#### [Task description]
Among the records, which lines hold the word "json"? Pick them out.

┌──

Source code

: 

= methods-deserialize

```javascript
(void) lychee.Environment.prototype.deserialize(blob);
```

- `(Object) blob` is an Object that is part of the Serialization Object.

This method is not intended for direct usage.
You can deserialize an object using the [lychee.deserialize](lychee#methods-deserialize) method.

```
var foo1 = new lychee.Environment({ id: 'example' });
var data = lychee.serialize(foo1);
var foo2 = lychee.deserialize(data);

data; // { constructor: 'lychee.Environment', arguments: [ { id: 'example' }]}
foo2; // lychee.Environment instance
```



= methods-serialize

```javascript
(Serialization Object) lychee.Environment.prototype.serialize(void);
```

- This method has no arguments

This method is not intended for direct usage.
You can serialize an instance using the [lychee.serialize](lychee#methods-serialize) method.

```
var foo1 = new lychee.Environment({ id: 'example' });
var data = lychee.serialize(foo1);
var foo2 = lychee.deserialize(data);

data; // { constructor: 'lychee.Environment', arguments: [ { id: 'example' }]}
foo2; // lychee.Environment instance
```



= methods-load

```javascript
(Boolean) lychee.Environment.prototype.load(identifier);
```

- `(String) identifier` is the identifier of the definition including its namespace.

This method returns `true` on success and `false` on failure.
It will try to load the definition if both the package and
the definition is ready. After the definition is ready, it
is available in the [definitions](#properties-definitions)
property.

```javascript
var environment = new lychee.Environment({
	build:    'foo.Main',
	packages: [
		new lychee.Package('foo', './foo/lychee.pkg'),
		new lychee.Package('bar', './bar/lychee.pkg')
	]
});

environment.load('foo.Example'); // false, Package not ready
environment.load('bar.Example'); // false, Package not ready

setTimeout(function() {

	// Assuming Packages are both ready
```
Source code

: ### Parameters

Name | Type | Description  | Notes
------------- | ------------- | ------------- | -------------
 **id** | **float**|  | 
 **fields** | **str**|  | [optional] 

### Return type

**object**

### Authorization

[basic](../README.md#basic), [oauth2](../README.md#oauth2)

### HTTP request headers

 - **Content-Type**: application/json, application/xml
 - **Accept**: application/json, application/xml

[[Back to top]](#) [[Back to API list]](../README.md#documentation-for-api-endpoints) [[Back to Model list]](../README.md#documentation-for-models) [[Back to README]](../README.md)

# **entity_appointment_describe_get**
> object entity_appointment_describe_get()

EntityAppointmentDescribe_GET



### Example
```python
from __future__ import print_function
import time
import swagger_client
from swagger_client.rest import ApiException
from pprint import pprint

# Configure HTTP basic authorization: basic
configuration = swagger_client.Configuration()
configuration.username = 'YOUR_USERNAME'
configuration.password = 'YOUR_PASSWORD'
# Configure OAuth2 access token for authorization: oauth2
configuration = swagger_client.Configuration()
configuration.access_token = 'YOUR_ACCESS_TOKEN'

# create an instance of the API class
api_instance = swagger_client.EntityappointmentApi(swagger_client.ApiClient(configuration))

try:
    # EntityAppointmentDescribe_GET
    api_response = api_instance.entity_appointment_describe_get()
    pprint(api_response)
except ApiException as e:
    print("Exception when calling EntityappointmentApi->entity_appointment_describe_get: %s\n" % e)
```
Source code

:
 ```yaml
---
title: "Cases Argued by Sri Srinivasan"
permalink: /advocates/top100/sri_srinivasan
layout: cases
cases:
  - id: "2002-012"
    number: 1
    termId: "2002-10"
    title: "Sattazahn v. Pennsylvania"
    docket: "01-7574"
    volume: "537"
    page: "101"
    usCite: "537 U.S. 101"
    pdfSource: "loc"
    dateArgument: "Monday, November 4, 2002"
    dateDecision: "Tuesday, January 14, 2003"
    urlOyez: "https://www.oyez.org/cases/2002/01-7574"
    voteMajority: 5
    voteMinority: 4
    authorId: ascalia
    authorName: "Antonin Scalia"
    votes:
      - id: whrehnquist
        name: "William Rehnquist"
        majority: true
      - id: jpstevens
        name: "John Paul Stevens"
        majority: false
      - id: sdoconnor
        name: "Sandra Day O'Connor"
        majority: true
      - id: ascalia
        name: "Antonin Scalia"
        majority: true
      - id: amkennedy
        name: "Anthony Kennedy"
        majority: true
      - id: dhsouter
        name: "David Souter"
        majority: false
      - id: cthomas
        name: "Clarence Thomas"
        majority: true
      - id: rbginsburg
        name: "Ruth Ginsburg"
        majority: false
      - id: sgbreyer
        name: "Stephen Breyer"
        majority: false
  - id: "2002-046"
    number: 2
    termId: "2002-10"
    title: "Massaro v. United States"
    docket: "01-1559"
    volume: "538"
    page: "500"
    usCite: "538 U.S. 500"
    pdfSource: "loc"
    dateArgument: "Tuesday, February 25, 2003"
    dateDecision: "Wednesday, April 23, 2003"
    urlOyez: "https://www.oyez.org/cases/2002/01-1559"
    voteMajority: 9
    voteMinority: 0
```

└──

#### [Your solution]
 - **Content-Type**: application/json, application/xml
 - **Accept**: application/json, application/xml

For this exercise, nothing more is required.